Run-off mix unpicked
A new study finds that not only is there a lot of pesticide running off onto the Great Barrier Reef, the runoff is made of many different types.
Associate Professor Michael Warne has conducted a study with the Queensland Department of Environment and Science in which he analysed 2,600 water samples from 15 waterways that discharge into the Great Barrier Reef lagoon over a four-year period.
It is the most comprehensive analysis of pesticide mixtures in creeks and rivers discharging to the Great Barrier Reef ever undertaken.
Dr Warne said the mixtures of pesticides were surprising.
“While I knew many water samples would contain mixtures, I was shocked to find that essentially every sample contained mixtures of pesticides,” Dr Warne said.
“We found 99.8 per cent of the samples contained pesticide mixtures with up to 20 pesticides in any single water sample.

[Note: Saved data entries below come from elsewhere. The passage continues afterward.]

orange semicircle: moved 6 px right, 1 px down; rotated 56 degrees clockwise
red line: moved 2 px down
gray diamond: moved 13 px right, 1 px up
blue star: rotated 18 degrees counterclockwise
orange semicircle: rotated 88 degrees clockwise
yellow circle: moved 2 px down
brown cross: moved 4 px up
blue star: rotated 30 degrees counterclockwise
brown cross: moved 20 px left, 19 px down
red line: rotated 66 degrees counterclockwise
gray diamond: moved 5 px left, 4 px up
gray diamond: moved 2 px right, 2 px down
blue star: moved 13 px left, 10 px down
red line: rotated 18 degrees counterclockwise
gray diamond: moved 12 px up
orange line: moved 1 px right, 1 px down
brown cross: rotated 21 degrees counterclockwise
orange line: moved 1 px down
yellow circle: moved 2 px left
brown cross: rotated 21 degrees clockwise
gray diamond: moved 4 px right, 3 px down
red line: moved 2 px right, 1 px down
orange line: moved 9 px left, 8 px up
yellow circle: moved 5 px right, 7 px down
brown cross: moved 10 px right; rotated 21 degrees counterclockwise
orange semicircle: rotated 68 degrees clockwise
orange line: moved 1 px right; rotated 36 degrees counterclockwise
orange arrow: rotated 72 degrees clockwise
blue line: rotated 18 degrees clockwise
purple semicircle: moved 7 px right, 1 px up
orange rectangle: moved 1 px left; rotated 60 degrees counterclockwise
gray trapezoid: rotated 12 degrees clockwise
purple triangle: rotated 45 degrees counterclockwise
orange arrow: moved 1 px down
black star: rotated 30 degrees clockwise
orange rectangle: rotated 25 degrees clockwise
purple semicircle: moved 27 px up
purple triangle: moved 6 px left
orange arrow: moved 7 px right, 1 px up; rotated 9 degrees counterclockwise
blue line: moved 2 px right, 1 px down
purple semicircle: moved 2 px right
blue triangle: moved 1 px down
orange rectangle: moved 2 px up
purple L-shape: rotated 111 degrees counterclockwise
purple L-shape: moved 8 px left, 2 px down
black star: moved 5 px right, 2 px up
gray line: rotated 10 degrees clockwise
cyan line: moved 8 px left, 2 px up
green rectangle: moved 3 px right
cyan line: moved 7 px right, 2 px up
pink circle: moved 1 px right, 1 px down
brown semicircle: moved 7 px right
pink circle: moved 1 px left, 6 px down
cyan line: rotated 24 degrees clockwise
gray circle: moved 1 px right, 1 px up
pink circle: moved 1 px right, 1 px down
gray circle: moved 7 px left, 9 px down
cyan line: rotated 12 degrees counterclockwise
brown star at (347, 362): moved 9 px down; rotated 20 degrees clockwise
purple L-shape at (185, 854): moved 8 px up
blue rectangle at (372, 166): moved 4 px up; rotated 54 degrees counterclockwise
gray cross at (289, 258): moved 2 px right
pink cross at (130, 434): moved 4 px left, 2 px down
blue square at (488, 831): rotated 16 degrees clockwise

“The issue with having mixtures of pesticides is that as the number of pesticides increases the impact to aquatic ecosystems generally increases.”
Dr Warne said the best way to address the problem of pesticides and pesticide mixtures in run-off = is to work with land managers, share information and help them to improve their pesticide management practices.
“We are doing just that with other partners including Farmacist, James Cook University and the Department of Environment and Science through Project Bluewater which is funded by the Great Barrier Reef Foundation,” he said.
“This project is working with 70 sugar cane farmers in the Barratta Creek and Plane River catchments to improve their pesticide management and application, upgrade equipment, reduce pesticide use and switch to using lower risk pesticides.
“We have found the farmers involved to be very eager to engage with the science – they have embraced the challenge and are making significant steps toward improvement.
“We are looking to expand this project to include considerably more farmers in more catchments and make more rapid progress in reducing pesticide losses to waterways.
“There is always hope, but this study reveals the pesticide situation is more complex than we previously realised.”
This work appears to support the inclusion of the pesticide reduction target in the Reef 2050 Water Quality Improvement Plan, which aims to protect at least 99 per cent of aquatic organisms at the mouths of rivers from the adverse effects of pesticides.